7.10 Selection of Plants and Enhancing the Efficacy
of the Process
Improvement of biomass production is most important for the application of
phytoextraction technology that results in a higher metal extraction or total metal
yield. As for example, inoculation of rhizobacteria Pseudomonas fluorescens bio-
type F, isolated from heavy metal contaminated soil, helped to improve the growth
of sunflower plants (Helianthus annuus) and their tolerance to arsenate in soil (Raab
et al., 2005). Bacterial production of IAA and siderophores played important roles
to develop tolerance towards arsenate (Prasad 2007). Few studies suggest that
application of transgenic plants along with rhizospheric PGPR improve plant
biomass that will help in phytoextraction (Farwell et al. 2006). Pseudomonas putida
HS-2 (isolated from Ni-contaminated soil) applied to the transgenic canola (Bras-
sica napus) showed trends of higher accumulation of total Ni per plant. However,
Kuffner et al. (2008) reported that rhizobacterial strains which were found to
increase Cd/Zn uptake and accumulation and consequently growth of Salix caprea
were neither phytohormone-producing strains nor siderophore producers.
Application of bioremediation practices depend upon the detoxification of toxic
metals and xenobiotics through metabolism. It is reported that among various
molecules, proteins like cytochrome P450, phytochelatins, and metallothioneins
are very important biomolecules in this process. Augmenting the expression of
these biomolecules may help to improve the efficiency of bioremediating agent
(Choi et al. 1996; Clemens et al. 1999; Morris et al. 1999; Cobbett 2000; Cobbett and
Goldsbrough 2002; Morant et al. 2003; Gillam 2008). Genetic supplementation by
creating transgenic plants to increase remediation potential of highly toxic element
is an alternative approach in this technology. It has been shown that tobacco plants
carrying MerA gene from E. coli (encoding mercuric reductase) can mobilize
mercury 5–8 times higher than control counterpart (Ke et al. 2001; Glick 2004).
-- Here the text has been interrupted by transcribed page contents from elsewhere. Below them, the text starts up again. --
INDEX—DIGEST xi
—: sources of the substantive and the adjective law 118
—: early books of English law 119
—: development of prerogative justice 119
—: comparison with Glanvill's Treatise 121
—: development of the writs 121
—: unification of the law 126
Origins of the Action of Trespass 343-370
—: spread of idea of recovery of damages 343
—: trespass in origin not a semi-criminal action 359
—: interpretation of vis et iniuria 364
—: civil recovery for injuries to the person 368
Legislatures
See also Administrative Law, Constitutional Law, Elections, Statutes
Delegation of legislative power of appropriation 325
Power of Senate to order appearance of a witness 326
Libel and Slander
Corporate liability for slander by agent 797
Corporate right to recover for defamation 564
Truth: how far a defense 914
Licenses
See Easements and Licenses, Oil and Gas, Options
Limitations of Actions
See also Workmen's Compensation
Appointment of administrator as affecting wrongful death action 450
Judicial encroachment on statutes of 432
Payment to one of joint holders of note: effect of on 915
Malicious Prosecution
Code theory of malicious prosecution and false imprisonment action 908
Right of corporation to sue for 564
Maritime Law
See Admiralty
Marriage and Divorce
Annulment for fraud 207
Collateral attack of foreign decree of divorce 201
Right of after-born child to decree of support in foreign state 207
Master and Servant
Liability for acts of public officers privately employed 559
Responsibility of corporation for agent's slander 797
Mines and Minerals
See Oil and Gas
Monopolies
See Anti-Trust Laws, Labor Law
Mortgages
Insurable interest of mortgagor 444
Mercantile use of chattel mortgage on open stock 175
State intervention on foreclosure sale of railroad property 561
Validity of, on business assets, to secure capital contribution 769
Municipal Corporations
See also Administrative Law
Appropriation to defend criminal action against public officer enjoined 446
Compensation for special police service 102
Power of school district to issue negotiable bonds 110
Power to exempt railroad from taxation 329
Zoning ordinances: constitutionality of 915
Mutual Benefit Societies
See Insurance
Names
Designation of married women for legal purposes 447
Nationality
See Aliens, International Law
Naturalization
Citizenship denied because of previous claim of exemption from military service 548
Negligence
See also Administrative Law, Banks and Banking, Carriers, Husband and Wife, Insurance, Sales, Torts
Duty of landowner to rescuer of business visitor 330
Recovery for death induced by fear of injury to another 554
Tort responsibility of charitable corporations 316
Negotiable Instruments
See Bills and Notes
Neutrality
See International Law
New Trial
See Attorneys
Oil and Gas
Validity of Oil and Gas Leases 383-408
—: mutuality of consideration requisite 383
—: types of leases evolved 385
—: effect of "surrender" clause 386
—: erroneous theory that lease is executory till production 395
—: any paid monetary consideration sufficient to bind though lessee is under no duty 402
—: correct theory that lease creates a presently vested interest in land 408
Similarly, over expressing two bacterial genes (encoding arsenate reductase (arsC)
and γ-glutamylcysteine synthetase (γ-ECS)) in the small weed Arabidopsis thaliana
significantly increased the accumulation of arsenic in leaves (Doucleff and Terry
2002). Reduction of arsenate to arsenite is catalyzed by the arsC, while γ-ECS
catalyzes the first step in the synthesis pathway of phytochelatins, increasing the
pool of thiol compounds including phytochelatins, all through the body of the plant.
After detoxification of arsenite by thiol compounds forming arsenic–protein
thiolates, may be stored and/or partitioned in the vacuole enabling arsenic to
accumulate at greater amounts in the leaves of these transgenic plants (Doucleff
and Terry 2002; Dhankher et al. 2002; Michel et al. 2007).